Oscar — A tal punto es distinto que un espectáculo que se ha filmado y se pasa a través de la pantalla, y se puede repetir infinitas veces y siempre va a ser igual. En cambio, el espectáculo en vivo, realmente es eso, es algo vivo, algo que transcurre como un hecho único, casi irrepetible, porque aunque se repita la obra, la función de esa obra, nunca va a ser exactamente igual, porque las personas que están observando no son iguales a las de otra función. Los titiriteros también tienen sus cambios a partir de su vida cotidiana, a partir de sus experiencias que se van sumando. Entonces es un encuentro entre seres vivos en el espectáculo de títeres, con la paradoja de que esa vida se hace a través de elementos inertes, como son los muñecos. Se dice que los titiriteros le dan vida, le prestan vida a estos seres que en realidad son seres muertos, o no vivos. Si los dejamos quietos en una caja, en una mesa, no son exactamente títeres, son títeres cuando están en movimiento a partir de deseos, de objetivos, que el titiritero le va asignando o la obra en sí le va asignando para construir en la escena la idea o la imagen de una vida.

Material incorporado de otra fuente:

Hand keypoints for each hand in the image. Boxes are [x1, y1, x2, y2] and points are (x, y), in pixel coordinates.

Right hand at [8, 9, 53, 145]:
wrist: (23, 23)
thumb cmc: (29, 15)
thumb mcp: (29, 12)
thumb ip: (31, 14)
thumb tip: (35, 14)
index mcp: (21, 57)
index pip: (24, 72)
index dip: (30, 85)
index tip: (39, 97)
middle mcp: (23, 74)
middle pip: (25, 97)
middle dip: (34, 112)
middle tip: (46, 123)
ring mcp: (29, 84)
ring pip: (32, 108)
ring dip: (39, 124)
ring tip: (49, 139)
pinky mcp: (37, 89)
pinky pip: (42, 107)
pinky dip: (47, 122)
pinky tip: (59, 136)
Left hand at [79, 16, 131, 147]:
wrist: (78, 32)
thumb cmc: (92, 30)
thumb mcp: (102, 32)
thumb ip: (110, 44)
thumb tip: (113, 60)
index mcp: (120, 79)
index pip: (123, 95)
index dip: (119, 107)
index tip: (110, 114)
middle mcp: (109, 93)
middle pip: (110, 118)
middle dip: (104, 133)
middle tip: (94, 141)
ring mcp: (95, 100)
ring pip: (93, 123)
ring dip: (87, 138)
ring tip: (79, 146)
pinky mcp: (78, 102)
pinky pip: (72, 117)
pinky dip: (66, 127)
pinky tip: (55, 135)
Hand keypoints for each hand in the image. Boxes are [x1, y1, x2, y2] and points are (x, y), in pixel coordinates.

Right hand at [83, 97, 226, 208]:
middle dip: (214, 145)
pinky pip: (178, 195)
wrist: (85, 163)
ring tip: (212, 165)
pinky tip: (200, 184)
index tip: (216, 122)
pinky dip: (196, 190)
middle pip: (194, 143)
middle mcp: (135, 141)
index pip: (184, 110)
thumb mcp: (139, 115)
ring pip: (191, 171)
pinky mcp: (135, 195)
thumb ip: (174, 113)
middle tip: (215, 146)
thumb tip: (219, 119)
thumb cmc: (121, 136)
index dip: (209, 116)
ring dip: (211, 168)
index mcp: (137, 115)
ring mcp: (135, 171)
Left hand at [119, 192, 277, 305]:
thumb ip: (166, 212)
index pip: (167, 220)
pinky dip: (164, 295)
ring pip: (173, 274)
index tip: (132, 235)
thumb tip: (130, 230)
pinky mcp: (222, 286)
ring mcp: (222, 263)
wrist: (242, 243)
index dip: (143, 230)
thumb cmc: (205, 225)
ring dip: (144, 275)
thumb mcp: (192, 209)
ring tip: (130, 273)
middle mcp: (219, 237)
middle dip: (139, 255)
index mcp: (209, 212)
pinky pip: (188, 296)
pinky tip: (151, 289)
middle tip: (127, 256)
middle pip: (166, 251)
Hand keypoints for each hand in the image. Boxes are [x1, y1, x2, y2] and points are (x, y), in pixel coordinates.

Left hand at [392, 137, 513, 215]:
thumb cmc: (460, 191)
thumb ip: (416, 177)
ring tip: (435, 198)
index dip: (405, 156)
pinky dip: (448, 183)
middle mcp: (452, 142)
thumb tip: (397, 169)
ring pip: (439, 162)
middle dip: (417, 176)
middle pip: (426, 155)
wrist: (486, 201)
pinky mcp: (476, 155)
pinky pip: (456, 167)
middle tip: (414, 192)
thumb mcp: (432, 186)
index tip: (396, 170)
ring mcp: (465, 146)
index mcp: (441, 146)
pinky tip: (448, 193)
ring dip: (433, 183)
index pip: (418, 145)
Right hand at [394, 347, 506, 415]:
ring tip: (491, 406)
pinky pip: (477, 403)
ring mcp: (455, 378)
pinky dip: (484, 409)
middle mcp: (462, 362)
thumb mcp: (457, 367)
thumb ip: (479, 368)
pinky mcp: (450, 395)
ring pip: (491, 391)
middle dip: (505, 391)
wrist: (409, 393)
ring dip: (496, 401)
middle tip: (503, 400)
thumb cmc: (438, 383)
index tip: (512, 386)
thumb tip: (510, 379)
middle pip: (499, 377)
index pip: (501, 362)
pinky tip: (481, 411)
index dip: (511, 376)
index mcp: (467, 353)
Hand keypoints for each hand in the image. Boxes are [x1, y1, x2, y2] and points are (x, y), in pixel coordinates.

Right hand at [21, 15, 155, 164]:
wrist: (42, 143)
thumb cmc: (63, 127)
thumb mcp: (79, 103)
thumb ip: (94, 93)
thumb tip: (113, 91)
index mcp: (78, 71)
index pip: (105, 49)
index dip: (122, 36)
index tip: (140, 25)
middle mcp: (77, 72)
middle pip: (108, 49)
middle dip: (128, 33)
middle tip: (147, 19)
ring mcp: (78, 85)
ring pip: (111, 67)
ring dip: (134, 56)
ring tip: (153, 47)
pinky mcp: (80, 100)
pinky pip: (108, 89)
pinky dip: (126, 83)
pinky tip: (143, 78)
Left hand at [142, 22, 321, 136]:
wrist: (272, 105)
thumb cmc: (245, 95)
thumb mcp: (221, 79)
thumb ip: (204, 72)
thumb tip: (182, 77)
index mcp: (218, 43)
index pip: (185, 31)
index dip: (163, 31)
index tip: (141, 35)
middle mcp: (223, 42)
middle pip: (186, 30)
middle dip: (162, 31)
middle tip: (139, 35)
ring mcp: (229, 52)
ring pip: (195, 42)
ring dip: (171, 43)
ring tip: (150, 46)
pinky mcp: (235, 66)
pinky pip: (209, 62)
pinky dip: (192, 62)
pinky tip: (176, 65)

Eso me parece importante. Con respecto a las reacciones de los chicos son diversas también, en una de las últimas funciones una nena cuando salimos del teatrino con los títeres en la mano dijo «ah, pero eran ustedes, yo creí que eran de verdad, que eran seres, algo de verdad como persona o como personajes verdaderos» y esa nena participó mucho del espectáculo hablándole a los títeres, pero ella creía que esos eran seres vivos e independientes. Otros chicos no, son más pasivos. Algunos simplemente responden, participan verbalmente o no. Alguno ha tenido miedo a los títeres en principio. Nosotros solemos, cuando hay un caso así que se manifiesta al principio de la función, tratamos de tener un contacto directo con él y el títere fuera del ámbito de la sala para que vea que es un objeto y que no es dañino, no es un ser mágico ni nada. 

 

 

Cristina — En esta cuestión del títere y el titiritero hay una cosa muy interesante. El titiritero, como dijo Oscar, lo hace vivir, lo hace correr, cantar, bailar, y pareciera que el títere va cambiando. El rostro es el mismo, la expresión es la misma, pero el espectador al ver cómo se mueve, cómo habla, pareciera como que cambia. Entonces ahí se produce una cosa muy interesante. El titiritero necesita del títere y el títere necesita del titiritero. Es una cuestión casi, yo me la planteo medio filosóficamente, porque la tercera pata de una función por supuesto que es el público pero esta relación títere-titiritero es interesante para explorar, para pensarla, además uno necesita del otro, es un arte cooperativo de alguna manera entre uno y otro.